**文件片段:**
....

中國平安的加入讓華夏幸福出現“新華夏”與“老華夏”兩個業務群,其中,“新華夏”主要負責商業綜合體和城市更新業務,“老華夏”負責產業新城業務。並且,中國平安的入股還約定了多項嚴苛的條件,包含華夏控股與董事長王文學本人不得在沒有中國平安的書面同意下減持,平安書面同意後,減持價格最低每股23.655元,平安享有優先購買權。又如,王文學若以協議轉讓或大宗交易出貨,必須保證平安也能以同樣的價格與數量賣給同一買方等。

同時,華夏幸福與中國平安還簽訂了一份業績“對賭協議”。華夏幸福承諾,2018年度、2019年度和2020年度,其淨利潤增長率將分別不低於30%、65%、105%,即,淨利潤總額將分別不低於114.15億元、144.88億元和180億元。否則,華夏幸福將對平安資管進行現金補償。

目前來看,華夏幸福在2018年以同比32.88%的增幅實現112.46億元的淨利潤,“壓線”實現對賭目標,2019年的情況與此相當,儘管該公司去年一年的財報尚未公佈,但截至去年前三季度,華夏幸福歸屬於上市公司的淨利潤僅97.46億元,與144.88億元的目標仍差47.42億元。

中金公司曾經發表研報預計,華夏幸福2019年的營收同比增長24%至1040億元,歸母淨利潤同比增長25%至147億元,即便如期達標,依然是壓線達標。不過從歸母淨利潤的增速來看,截至去年前三季度,華夏幸福的歸母淨利潤增速分別為29.61%、22.44%與23.71%,相比2017年和2018年已大幅放緩。

除卻業績對賭將近的壓力外,華夏幸福的償債壓力也不容小覷。青財經查詢獲悉,截至2019年三季度末,華夏幸福的貨幣資金為420.27億元,佔總資產的9.44%,淨負債率上升至222.51%。同期,華夏幸福還擁有254.27億元短期借款、289.69億元一年內到期的非流動負債、77.74億元其他流動負債、232.50億元的應付款項和150.12億元的其他應付款。


產業新城模式弊端顯現

起家於環京的華夏幸福,1998年開始涉足房地產業務,歷經4年的摸索後,2002年,華夏幸福與固安縣政府採用政企合作的PPP(政府和社會資本合作)市場化運作模式,合作打造固安產業新城,正式進軍產業新城領域,並逐漸因此而聞名業內。不過,此次在華夏幸福產業園區運營的標杆區域固安,也出現裁員。

....

**列表內容:**
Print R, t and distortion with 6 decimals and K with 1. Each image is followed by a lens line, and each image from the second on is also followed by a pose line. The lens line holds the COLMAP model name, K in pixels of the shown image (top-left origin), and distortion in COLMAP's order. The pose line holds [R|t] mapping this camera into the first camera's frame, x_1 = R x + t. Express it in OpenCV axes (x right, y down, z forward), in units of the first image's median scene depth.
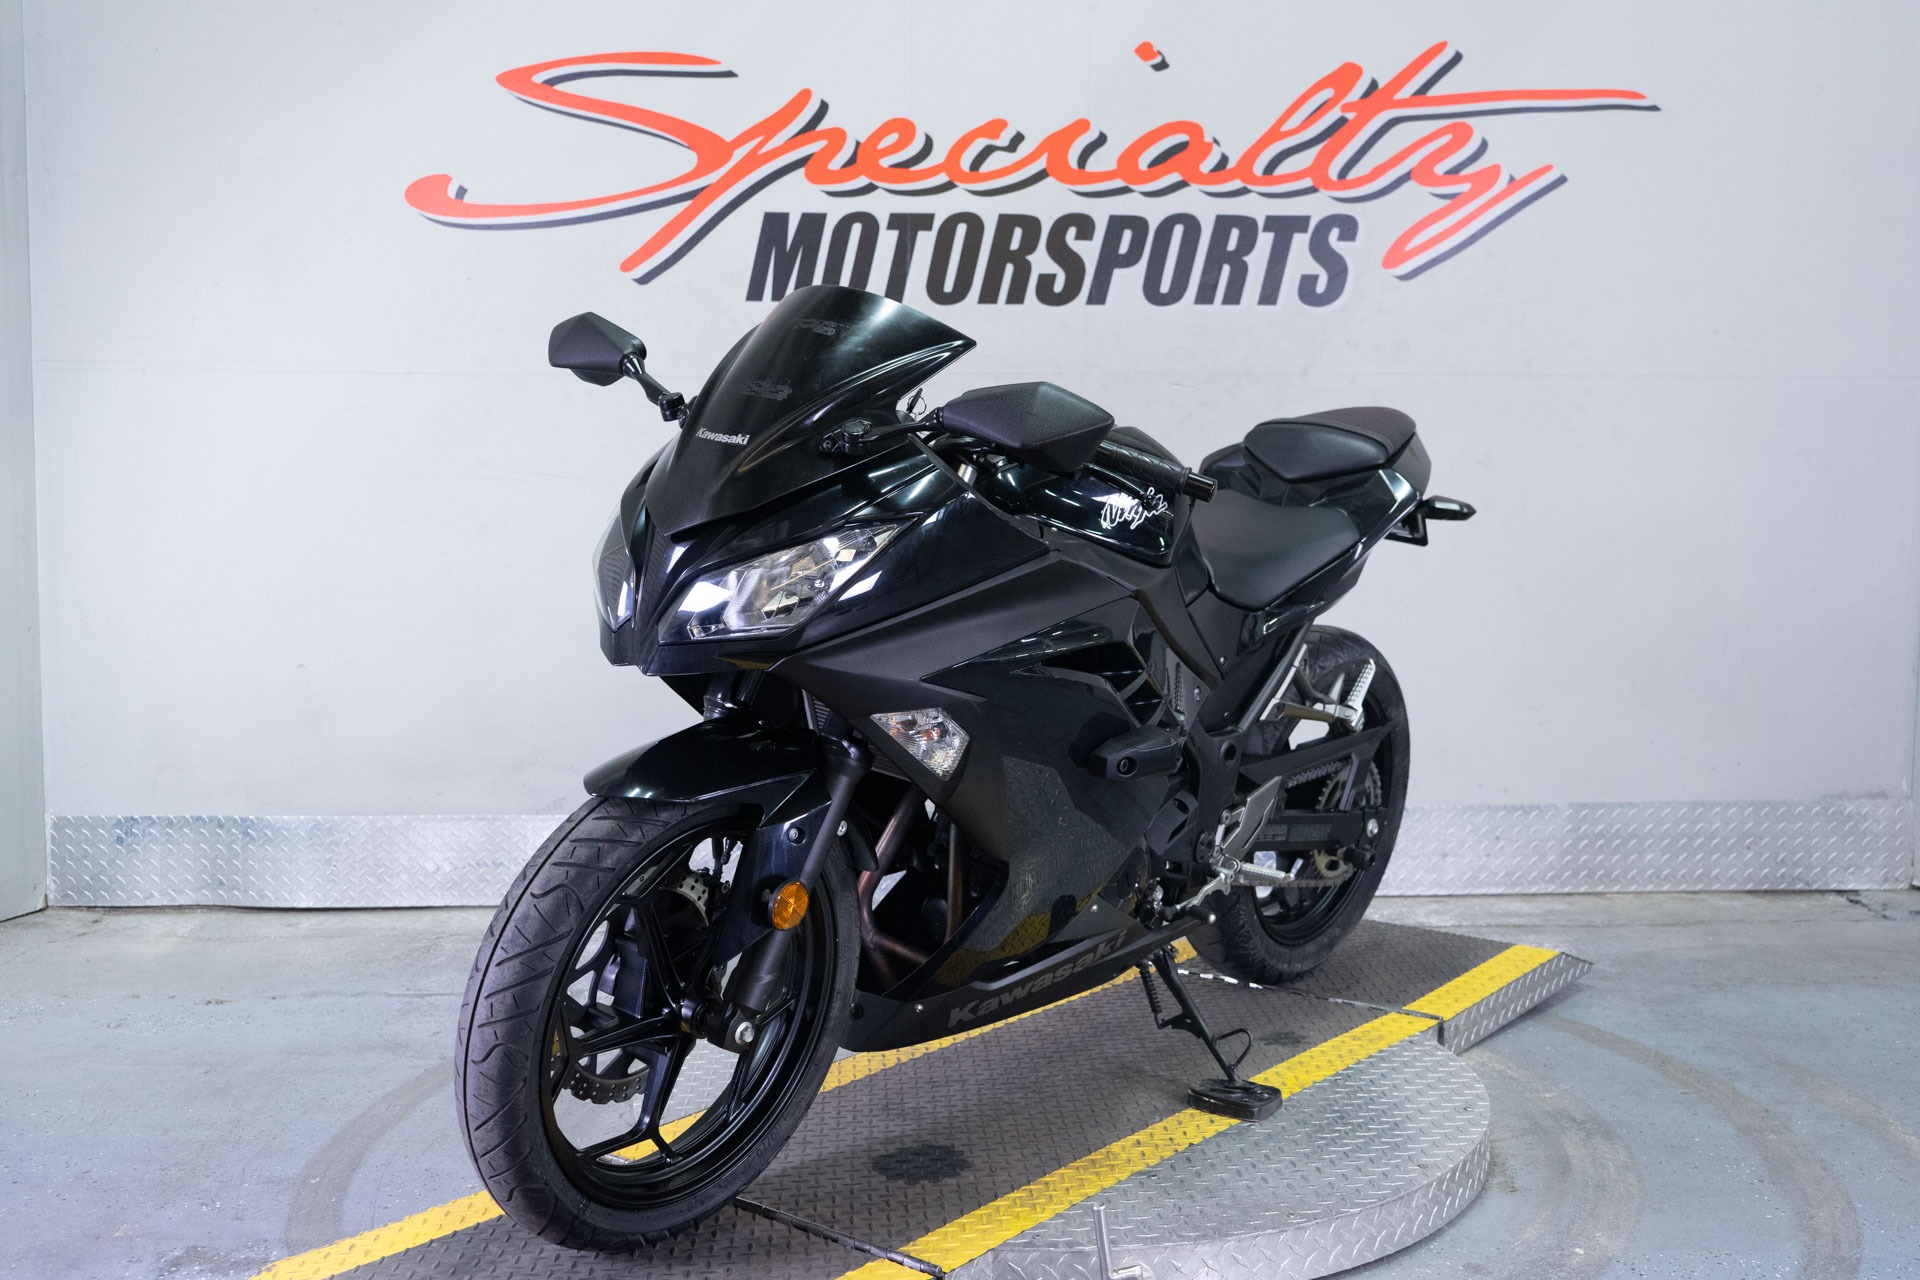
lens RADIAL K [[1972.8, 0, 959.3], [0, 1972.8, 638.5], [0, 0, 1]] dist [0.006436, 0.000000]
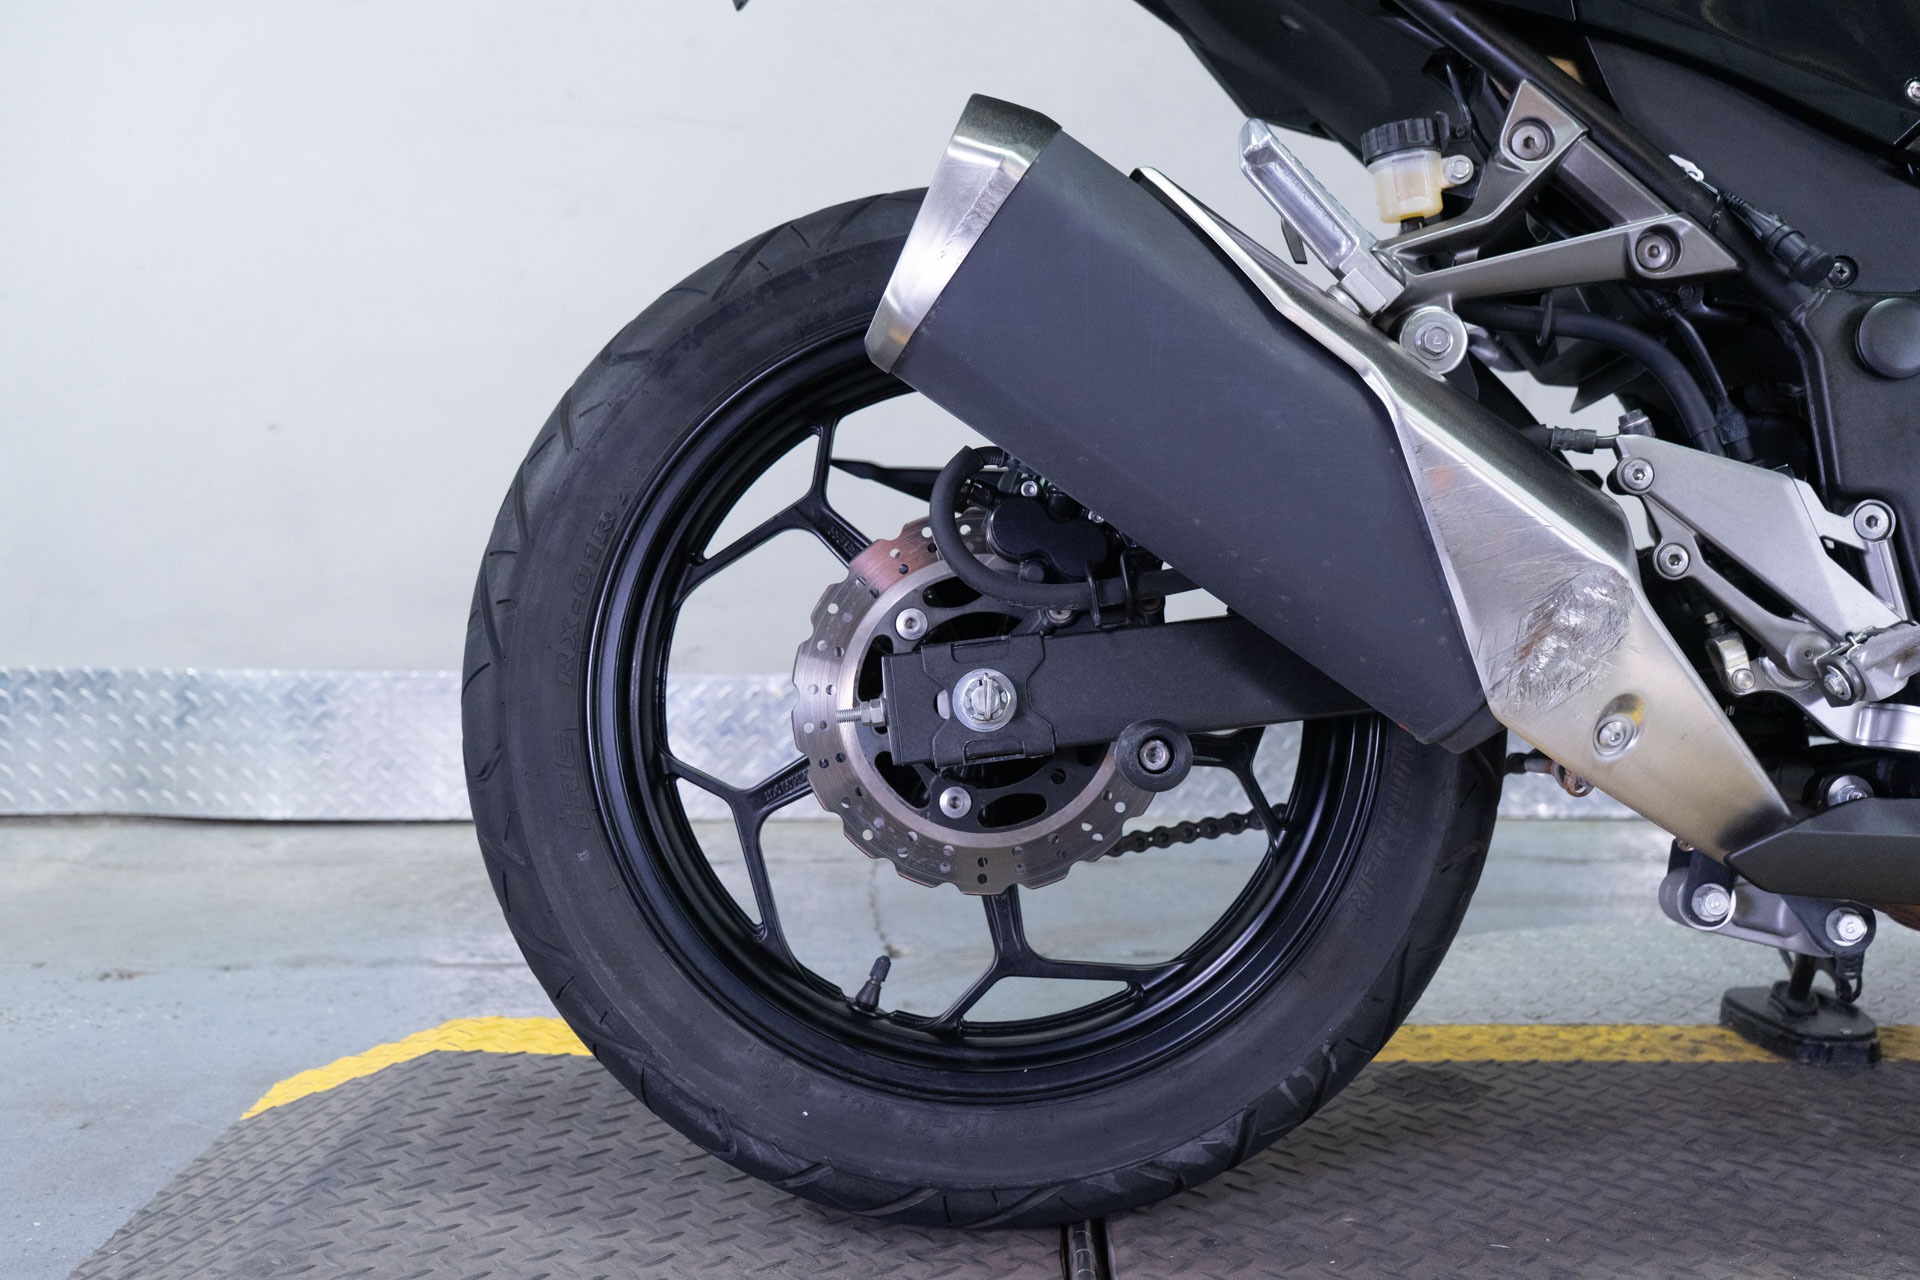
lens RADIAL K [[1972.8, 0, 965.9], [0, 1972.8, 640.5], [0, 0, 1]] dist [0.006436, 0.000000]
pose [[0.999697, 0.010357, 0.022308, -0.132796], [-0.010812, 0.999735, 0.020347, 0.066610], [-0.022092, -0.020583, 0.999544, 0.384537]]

....

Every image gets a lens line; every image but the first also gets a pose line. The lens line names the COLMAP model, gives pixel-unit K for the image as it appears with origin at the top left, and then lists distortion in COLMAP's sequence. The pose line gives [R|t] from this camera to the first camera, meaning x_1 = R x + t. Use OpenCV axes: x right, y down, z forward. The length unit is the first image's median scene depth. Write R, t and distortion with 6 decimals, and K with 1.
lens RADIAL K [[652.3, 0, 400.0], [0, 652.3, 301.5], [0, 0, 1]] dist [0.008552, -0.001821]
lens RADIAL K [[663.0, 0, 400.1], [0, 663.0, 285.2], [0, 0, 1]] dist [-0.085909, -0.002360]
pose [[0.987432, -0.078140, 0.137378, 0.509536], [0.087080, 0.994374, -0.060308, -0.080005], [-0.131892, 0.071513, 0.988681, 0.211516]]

....

**任務要求:**
• A. 照原文抄錄文件片段中“中金公司曾經發表研報預計,華”與“50.12億元的其他應付款。”之間的文字,兩端都包括在內。
• B. 根據文件片段,華夏幸福2018年實現的淨利潤是多少?
列表內容取自其他來源。

**逐項答案:**
• A.
中金公司曾經發表研報預計,華夏幸福2019年的營收同比增長24%至1040億元,歸母淨利潤同比增長25%至147億元,即便如期達標,依然是壓線達標。不過從歸母淨利潤的增速來看,截至去年前三季度,華夏幸福的歸母淨利潤增速分別為29.61%、22.44%與23.71%,相比2017年和2018年已大幅放緩。

除卻業績對賭將近的壓力外,華夏幸福的償債壓力也不容小覷。青財經查詢獲悉,截至2019年三季度末,華夏幸福的貨幣資金為420.27億元,佔總資產的9.44%,淨負債率上升至222.51%。同期,華夏幸福還擁有254.27億元短期借款、289.69億元一年內到期的非流動負債、77.74億元其他流動負債、232.50億元的應付款項和150.12億元的其他應付款。

• B. 112.46億元。